Методы трансформации растительных клеток различаются в зависимости от трансформируемого объекта (однодольные или двудольные растения). Одним из самых распространенных методов получения трансгенных двудольных растений является метод кокультивирования с агробактерией. Этот метод основан на трансформации клеток растений агробактериями, несущими векторную конструкцию (бинарную, коинтегративную и др.). Популярность этого метода связана с относительной простотой проведения трансформации и довольно высоким выходом трансгенных растений – 10-60% в зависимости от вида. Методом кокультивации с агробактерией к настоящему времени получены трансгенные растения практически у всех сельскохозяйственных двудольных растений. Этот метод применим также и для некоторых однодольных растений, таких как пшеница, кукуруза, рис.

Для трансформации однодольных растений разработан ряд методов, которые могут быть применены и для двудольных растений, в частности методы прямого переноса генов в растительные клетки:

1) Метод трансформации протопластов растений основан на введении в протопласты практически любого ДНК-вектора, несущего чужеродный ген. В этом состоит преимущество этого метода. Однако могут быть использованы протопласты только тех клеток, из которых можно регенерировать растения.

2) Метод микроинъекции ДНК обладает рядом преимуществ. При этом методе трансформации может быть использован любой тип вектора. Трансформация не является видоспецифичной. Эффективность трансформации составляет 10-15% независимо от типа вектора. Недостатком метода является то, что можно одновременно сделать инъекцию только в одну клетку.

3) Метод электропорации основан на повышении проницаемости плазмалеммы протопластов для чужеродной ДНК за счет действия импульсов высокого напряжения.

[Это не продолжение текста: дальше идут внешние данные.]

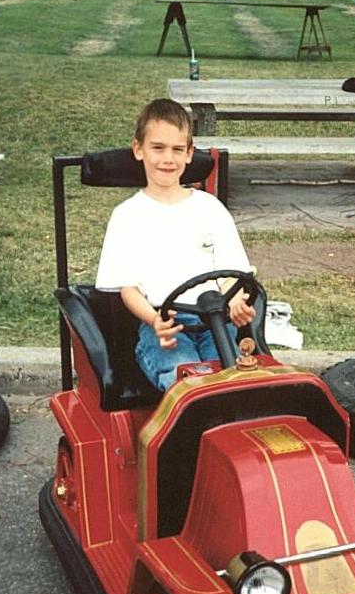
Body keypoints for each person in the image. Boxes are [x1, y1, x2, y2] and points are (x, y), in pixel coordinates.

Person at [95, 99, 256, 392]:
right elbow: (128, 288)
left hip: (216, 321)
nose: (167, 158)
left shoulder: (211, 209)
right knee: (187, 382)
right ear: (138, 149)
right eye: (158, 148)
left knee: (235, 380)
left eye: (177, 149)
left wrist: (234, 300)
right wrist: (154, 319)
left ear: (189, 154)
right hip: (165, 326)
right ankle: (192, 426)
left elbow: (231, 272)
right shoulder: (127, 216)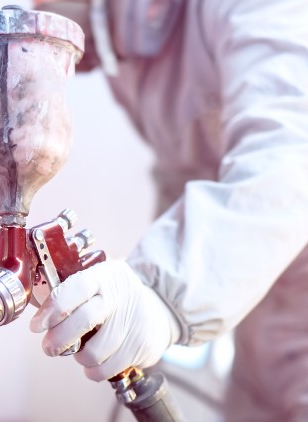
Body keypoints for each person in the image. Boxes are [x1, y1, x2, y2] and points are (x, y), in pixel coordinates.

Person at [28, 0, 308, 420]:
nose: (35, 11)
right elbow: (186, 170)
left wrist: (163, 292)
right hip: (259, 330)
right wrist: (139, 293)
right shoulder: (128, 46)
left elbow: (288, 157)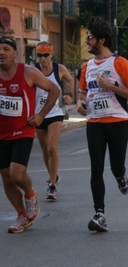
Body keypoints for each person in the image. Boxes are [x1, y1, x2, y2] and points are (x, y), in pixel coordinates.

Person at [76, 17, 128, 232]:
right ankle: (99, 213)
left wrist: (110, 87)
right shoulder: (87, 67)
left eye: (90, 38)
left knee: (115, 166)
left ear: (101, 40)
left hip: (117, 121)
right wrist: (80, 102)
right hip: (94, 122)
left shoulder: (119, 63)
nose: (87, 41)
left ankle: (121, 176)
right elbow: (83, 92)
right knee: (96, 168)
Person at [0, 36, 60, 233]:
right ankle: (21, 216)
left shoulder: (27, 72)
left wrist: (41, 115)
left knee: (16, 173)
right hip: (2, 133)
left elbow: (54, 89)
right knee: (6, 178)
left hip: (22, 130)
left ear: (15, 53)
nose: (1, 53)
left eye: (6, 49)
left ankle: (29, 193)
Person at [34, 41, 75, 200]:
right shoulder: (33, 70)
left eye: (45, 55)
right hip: (38, 115)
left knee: (52, 147)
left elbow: (70, 81)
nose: (42, 58)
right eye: (39, 55)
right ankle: (54, 176)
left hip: (55, 113)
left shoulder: (59, 69)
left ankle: (52, 184)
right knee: (45, 150)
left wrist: (69, 95)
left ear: (52, 54)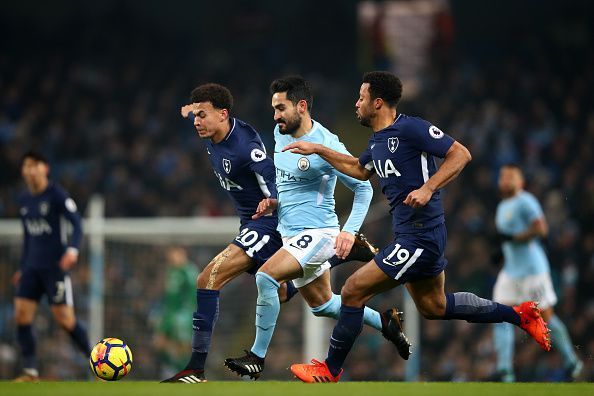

Применяется для введения генов только в протопласты, из которых могут быть регенерированы жизнеспособные растения.

4) Метод упаковки в липосомы основан на введении чужеродной ДНК в составе липосом в протопласты растений. Липосомы представляют собой сферические образования, оболочки которых состоят из фосфолипидов. Липосомы создаются искусственно путем встряхивания или обработки ультразвуком водных эмульсий фосфолипидов. С помощью этого метода в протопласты растений можно ввести практически любую векторную систему и даже целые метафазные хромосомы. Преимущества этого метода: низкая токсичность липосом по отношению к клеткам и высокая восприимчивость многих видов растений. Недостатки метода: низкая трансформирующая активность (0,5-1%), техническая сложность и могут быть использованы протопласты только тех клеток, из которых можно регенерировать растения.

Метод биобаллистической трансформации основан на бомбардировке микрочастицами из золота, вольфрама и платины с напыленными векторными ДНК или чужеродными ДНК культивируемых клеток растений. Попав в клетку, ДНК, покрывающая частицы, интегрируется в растительную ДНК. Этот метод применим для трансформации широкого круга растений, как однодольных, так и двудольных, прост в использовании. На сегодняшний день используется очень широко, в том числе и для транспортировки генов в хлоропласты и митохондрии.